__WORK TO COMPLETE__
Copy every line of the data exactly, keeping out any picture.

Top of SUPPLIED MATERIAL

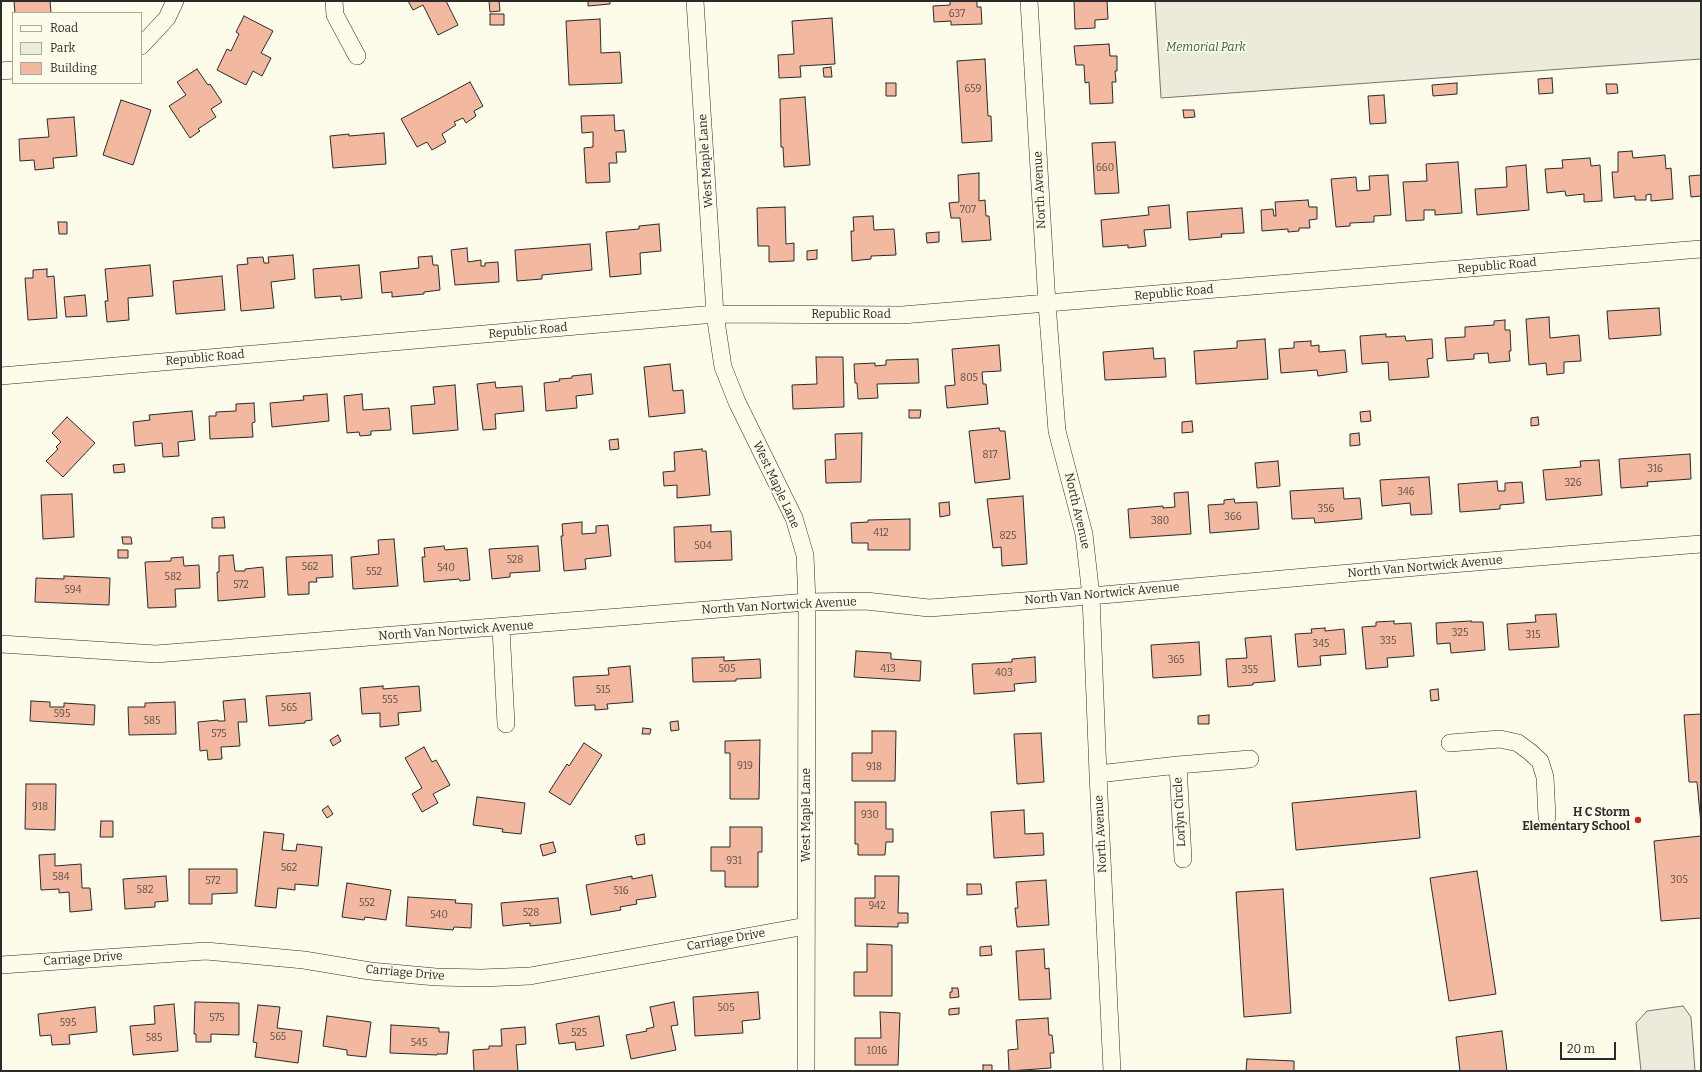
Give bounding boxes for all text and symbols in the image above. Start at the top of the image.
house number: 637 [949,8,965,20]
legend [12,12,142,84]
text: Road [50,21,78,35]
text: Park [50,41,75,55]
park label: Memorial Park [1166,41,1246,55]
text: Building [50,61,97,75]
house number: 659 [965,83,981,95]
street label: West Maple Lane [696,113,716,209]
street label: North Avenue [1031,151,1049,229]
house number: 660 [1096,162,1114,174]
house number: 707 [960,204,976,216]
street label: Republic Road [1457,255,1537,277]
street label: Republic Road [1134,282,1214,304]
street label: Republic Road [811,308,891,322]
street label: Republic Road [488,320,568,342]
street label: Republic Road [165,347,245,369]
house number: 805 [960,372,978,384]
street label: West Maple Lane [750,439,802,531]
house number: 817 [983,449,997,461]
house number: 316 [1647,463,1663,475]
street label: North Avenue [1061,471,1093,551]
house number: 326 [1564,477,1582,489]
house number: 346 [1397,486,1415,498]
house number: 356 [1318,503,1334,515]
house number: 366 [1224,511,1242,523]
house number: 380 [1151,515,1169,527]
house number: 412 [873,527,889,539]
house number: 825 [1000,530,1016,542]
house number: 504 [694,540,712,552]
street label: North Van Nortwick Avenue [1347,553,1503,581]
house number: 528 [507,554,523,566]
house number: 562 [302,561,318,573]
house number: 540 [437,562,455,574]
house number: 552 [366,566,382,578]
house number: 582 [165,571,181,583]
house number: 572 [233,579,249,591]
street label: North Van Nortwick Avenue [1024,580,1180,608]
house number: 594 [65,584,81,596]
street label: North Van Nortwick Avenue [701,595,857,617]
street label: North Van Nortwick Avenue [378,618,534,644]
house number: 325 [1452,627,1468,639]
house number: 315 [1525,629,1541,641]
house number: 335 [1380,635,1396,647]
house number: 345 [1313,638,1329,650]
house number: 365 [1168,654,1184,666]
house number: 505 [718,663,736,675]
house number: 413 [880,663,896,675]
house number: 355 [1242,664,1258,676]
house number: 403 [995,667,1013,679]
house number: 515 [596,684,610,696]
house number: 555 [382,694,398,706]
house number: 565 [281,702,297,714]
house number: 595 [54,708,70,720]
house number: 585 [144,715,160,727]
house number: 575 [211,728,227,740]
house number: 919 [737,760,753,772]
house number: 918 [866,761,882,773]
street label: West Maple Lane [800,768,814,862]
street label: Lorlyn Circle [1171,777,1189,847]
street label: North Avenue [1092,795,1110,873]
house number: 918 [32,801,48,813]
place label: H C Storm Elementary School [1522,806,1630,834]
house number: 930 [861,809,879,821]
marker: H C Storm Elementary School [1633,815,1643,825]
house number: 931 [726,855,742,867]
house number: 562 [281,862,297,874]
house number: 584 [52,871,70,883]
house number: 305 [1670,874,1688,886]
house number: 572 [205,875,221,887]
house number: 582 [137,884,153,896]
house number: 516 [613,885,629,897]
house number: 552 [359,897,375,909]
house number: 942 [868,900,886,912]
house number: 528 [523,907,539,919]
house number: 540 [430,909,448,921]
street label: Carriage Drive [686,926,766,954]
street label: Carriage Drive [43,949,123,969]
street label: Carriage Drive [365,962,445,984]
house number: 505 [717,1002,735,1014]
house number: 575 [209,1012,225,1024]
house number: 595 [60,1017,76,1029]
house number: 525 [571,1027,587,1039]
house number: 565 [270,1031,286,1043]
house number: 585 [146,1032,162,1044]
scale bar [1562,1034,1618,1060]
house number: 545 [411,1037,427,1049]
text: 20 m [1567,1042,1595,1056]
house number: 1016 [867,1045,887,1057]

Bottom of SUPPLIED MATERIAL

__TASK ANSWER__
Give bounding boxes for all text and symbols in the image above. Start at the top of the image.
house number: 637 [949,8,965,20]
legend [12,12,142,84]
text: Road [50,21,78,35]
text: Park [50,41,75,55]
park label: Memorial Park [1166,41,1246,55]
text: Building [50,61,97,75]
house number: 659 [965,83,981,95]
street label: West Maple Lane [696,113,716,209]
street label: North Avenue [1031,151,1049,229]
house number: 660 [1096,162,1114,174]
house number: 707 [960,204,976,216]
street label: Republic Road [1457,255,1537,277]
street label: Republic Road [1134,282,1214,304]
street label: Republic Road [811,308,891,322]
street label: Republic Road [488,320,568,342]
street label: Republic Road [165,347,245,369]
house number: 805 [960,372,978,384]
street label: West Maple Lane [750,439,802,531]
house number: 817 [983,449,997,461]
house number: 316 [1647,463,1663,475]
street label: North Avenue [1061,471,1093,551]
house number: 326 [1564,477,1582,489]
house number: 346 [1397,486,1415,498]
house number: 356 [1318,503,1334,515]
house number: 366 [1224,511,1242,523]
house number: 380 [1151,515,1169,527]
house number: 412 [873,527,889,539]
house number: 825 [1000,530,1016,542]
house number: 504 [694,540,712,552]
street label: North Van Nortwick Avenue [1347,553,1503,581]
house number: 528 [507,554,523,566]
house number: 562 [302,561,318,573]
house number: 540 [437,562,455,574]
house number: 552 [366,566,382,578]
house number: 582 [165,571,181,583]
house number: 572 [233,579,249,591]
street label: North Van Nortwick Avenue [1024,580,1180,608]
house number: 594 [65,584,81,596]
street label: North Van Nortwick Avenue [701,595,857,617]
street label: North Van Nortwick Avenue [378,618,534,644]
house number: 325 [1452,627,1468,639]
house number: 315 [1525,629,1541,641]
house number: 335 [1380,635,1396,647]
house number: 345 [1313,638,1329,650]
house number: 365 [1168,654,1184,666]
house number: 505 [718,663,736,675]
house number: 413 [880,663,896,675]
house number: 355 [1242,664,1258,676]
house number: 403 [995,667,1013,679]
house number: 515 [596,684,610,696]
house number: 555 [382,694,398,706]
house number: 565 [281,702,297,714]
house number: 595 [54,708,70,720]
house number: 585 [144,715,160,727]
house number: 575 [211,728,227,740]
house number: 919 [737,760,753,772]
house number: 918 [866,761,882,773]
street label: West Maple Lane [800,768,814,862]
street label: Lorlyn Circle [1171,777,1189,847]
street label: North Avenue [1092,795,1110,873]
house number: 918 [32,801,48,813]
place label: H C Storm Elementary School [1522,806,1630,834]
house number: 930 [861,809,879,821]
marker: H C Storm Elementary School [1633,815,1643,825]
house number: 931 [726,855,742,867]
house number: 562 [281,862,297,874]
house number: 584 [52,871,70,883]
house number: 305 [1670,874,1688,886]
house number: 572 [205,875,221,887]
house number: 582 [137,884,153,896]
house number: 516 [613,885,629,897]
house number: 552 [359,897,375,909]
house number: 942 [868,900,886,912]
house number: 528 [523,907,539,919]
house number: 540 [430,909,448,921]
street label: Carriage Drive [686,926,766,954]
street label: Carriage Drive [43,949,123,969]
street label: Carriage Drive [365,962,445,984]
house number: 505 [717,1002,735,1014]
house number: 575 [209,1012,225,1024]
house number: 595 [60,1017,76,1029]
house number: 525 [571,1027,587,1039]
house number: 565 [270,1031,286,1043]
house number: 585 [146,1032,162,1044]
scale bar [1562,1034,1618,1060]
house number: 545 [411,1037,427,1049]
text: 20 m [1567,1042,1595,1056]
house number: 1016 [867,1045,887,1057]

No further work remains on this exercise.